Document passage ▸
It makes sense to have time in an additional dimension (many times per sample), as is done in recurrent and 1D conv netoworks. Anyway, considering your example as expressed, that is shape (samples_equal_times,) for yTime:

def neg_log_likelihood(yTrue,yPred):
    yStatus = yTrue[:,0]
    yTime = yTrue[:,1]    
    n = K.shape(yTrue)[0]    


    #sort the times and everything else from greater to lower:
    #obs, you can have the data sorted already and avoid doing it here for performance

    #important, yTime will be sorted in the last dimension, make sure its (None,) in this case
    # or that it's (None, time_length) in the case of many times per sample
    sortedTime, sortedIndices = tf.math.top_k(yTime, n, True)    
    sortedStatus = K.gather(yStatus, sortedIndices)
    sortedPreds = K.gather(yPred, sortedIndices)

Entries provided ▸
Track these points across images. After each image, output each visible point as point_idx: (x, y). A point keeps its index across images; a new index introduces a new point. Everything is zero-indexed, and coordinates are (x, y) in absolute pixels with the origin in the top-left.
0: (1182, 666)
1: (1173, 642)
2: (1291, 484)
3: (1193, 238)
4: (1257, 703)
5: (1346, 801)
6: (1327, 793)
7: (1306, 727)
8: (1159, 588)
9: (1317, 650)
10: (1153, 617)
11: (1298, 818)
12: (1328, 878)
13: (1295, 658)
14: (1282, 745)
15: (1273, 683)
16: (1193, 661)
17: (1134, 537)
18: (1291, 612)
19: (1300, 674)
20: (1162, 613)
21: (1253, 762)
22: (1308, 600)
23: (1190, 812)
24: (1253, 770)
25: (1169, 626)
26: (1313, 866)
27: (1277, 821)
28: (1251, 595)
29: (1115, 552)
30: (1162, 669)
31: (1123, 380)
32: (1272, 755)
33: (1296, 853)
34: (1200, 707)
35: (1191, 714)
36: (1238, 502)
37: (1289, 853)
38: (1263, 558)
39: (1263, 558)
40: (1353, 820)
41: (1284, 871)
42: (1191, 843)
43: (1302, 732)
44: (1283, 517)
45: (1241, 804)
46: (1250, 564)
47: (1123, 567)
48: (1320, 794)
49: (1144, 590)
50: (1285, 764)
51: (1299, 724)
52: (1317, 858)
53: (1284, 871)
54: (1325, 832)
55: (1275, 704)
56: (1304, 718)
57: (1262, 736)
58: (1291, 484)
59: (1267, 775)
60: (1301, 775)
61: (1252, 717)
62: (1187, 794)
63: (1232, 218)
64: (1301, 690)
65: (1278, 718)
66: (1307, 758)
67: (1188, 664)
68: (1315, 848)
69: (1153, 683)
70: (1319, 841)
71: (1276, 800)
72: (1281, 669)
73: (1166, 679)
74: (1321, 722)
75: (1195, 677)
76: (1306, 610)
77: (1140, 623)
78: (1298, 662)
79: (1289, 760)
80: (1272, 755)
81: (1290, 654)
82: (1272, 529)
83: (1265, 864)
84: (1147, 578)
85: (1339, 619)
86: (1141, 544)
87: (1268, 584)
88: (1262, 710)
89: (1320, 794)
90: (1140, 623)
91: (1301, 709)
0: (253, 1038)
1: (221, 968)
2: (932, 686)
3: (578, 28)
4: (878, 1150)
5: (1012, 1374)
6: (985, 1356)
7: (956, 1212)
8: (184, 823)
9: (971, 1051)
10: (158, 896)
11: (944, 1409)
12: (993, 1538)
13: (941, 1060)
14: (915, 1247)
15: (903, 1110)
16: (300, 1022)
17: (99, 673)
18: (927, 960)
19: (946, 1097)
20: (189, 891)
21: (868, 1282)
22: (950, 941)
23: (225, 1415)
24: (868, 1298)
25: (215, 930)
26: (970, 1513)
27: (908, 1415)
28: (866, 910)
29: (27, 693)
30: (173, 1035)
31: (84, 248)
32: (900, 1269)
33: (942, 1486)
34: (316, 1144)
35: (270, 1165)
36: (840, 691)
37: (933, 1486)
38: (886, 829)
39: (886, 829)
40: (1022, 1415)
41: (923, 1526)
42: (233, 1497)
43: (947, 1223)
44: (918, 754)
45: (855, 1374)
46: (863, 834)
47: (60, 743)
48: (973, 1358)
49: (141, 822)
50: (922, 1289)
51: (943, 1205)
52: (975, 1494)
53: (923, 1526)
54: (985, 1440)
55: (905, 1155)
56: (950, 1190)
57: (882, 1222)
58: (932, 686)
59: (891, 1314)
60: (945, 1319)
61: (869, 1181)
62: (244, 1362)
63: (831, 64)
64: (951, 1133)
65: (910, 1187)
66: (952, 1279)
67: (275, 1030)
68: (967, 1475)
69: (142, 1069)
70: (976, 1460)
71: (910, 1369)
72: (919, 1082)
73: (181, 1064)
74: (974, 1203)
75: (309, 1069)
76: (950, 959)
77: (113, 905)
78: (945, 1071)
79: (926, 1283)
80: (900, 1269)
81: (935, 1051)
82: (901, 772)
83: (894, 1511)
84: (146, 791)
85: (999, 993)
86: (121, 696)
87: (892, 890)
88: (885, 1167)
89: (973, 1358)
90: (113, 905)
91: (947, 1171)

Goal ▸
Summarize the Keras loss excerpt in two sentences. The items play no part in this.

Written reply ▸
The excerpt says that giving time its own dimension, with many times per sample, makes sense, as in recurrent and 1D convolutional networks, but it works with the example as given, where yTime has one time per sample. Its neg_log_likelihood function takes status and time from the first two columns of yTrue, sorts the times from greater to lower with tf.math.top_k, and gathers the status values and predictions in that same order, with comments noting that presorted data would avoid this step and that the time shape must suit sorting in the last dimension.